Multi-Level Authentication

If your API manages resources that are particularly sensitive, like payment card details or highly-personal information, you may want to also use a technique called multi-level authentication. This reduces the damage an attacker can do if they somehow managed to get access to an account holder’s valid session token.

With this approach, the initial session token in the browser’s cookie jar only grants authorization to relatively insensitive resources—for example, you can maybe read content posted by friends, but you can’t interact with billing details or change account configuration. The session associated with this token can be fairly long-lived (expires far in the future).

To access more sensitive resources, the client must authenticate again to gain a higher-level session token associated with a session that expires very quickly. This higher-level token is returned as a different cookie with no Max-Age setting so that it is never persisted, and disappears as soon as the web client unloads.

Session Expiration and Revocation

I mentioned earlier that the session records written to your database should have an expiration time so that the tokens associated with them have a bounded lifetime. When your API servers receive a valid session token and attempt to load the associated session record, you can simply apply a WHERE clause to the query to filter out sessions that have already expired. If you don’t find the record, the session either doesn’t exist or has expired. In either case, you should return a 401 Unauthorized response.

But in some cases you may want sessions to expire only after a period of inactivity. For example, you might want the session to stay active as long as the client keeps making requests, but expire an hour after the last request you received. In these cases, simply update the session record each time it is loaded with a new expiration time set to one hour from now.

(Dataset records)

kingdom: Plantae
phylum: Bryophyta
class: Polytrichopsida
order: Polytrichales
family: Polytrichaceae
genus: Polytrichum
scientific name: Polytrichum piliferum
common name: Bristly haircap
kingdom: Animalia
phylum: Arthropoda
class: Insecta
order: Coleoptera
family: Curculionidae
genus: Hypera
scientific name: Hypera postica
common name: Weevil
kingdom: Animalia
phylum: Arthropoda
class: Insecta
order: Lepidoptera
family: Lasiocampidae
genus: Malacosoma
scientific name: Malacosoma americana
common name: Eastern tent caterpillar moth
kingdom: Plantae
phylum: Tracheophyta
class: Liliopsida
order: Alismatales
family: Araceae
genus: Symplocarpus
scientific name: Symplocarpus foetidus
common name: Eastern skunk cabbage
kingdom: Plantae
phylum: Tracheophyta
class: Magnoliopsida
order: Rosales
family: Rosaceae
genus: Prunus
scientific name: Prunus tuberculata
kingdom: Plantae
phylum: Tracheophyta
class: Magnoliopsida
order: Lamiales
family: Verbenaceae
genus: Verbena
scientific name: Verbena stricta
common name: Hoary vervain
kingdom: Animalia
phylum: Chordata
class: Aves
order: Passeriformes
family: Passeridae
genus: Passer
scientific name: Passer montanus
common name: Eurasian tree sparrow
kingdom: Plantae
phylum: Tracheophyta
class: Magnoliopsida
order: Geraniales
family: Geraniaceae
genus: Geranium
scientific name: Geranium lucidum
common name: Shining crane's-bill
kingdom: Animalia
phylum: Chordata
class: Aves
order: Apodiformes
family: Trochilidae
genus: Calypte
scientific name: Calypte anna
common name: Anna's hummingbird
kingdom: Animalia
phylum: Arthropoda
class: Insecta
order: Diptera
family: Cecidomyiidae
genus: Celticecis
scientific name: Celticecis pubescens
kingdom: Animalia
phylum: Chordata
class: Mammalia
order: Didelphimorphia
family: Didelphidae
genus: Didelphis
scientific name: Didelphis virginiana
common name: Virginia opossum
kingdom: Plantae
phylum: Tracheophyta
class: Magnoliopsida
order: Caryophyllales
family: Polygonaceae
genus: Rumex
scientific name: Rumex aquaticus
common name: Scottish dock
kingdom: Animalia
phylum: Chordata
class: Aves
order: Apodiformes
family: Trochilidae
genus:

> **Instruction**:
Resume the passage on session authentication and expiration, picking up right after its final sentence.

> **Solved exercise**:
Lastly, when a user signs out, or when you need to forcibly end all sessions for an account that has been compromised, either delete the session records altogether, or update the expiration time to now (or to be safe, a few minutes before now, to accommodate some clock skew between your API servers). Updating the expiration and keeping the records around allows you to do forensic and usage analytics in the future, but you will naturally pay for the extra data storage, so you may want to eventually archive and delete those records after a year or so.

Other Kinds of Authorization Tokens

Session tokens are actually a specific form of a more general concept known as authorization tokens. These are tokens that, once verified, authorize access to something without providing authentication credentials. A verified session token actually authorizes access to the session state, which happens to contain the previously-authenticated account, but it’s really just an authorization token in the end.

Authorization tokens, like session tokens, have the following qualities:

They contain a unique, unguessable value.
They also contain a digitally signature of that value, generated using a signing key known only to the server.
They may be associated with an existing account in the database, but are sometimes used by anonymous clients.
They typically expire at some point, often quickly if they allow access to sensitive resources or operations.
They may be deleted/consumed after first use.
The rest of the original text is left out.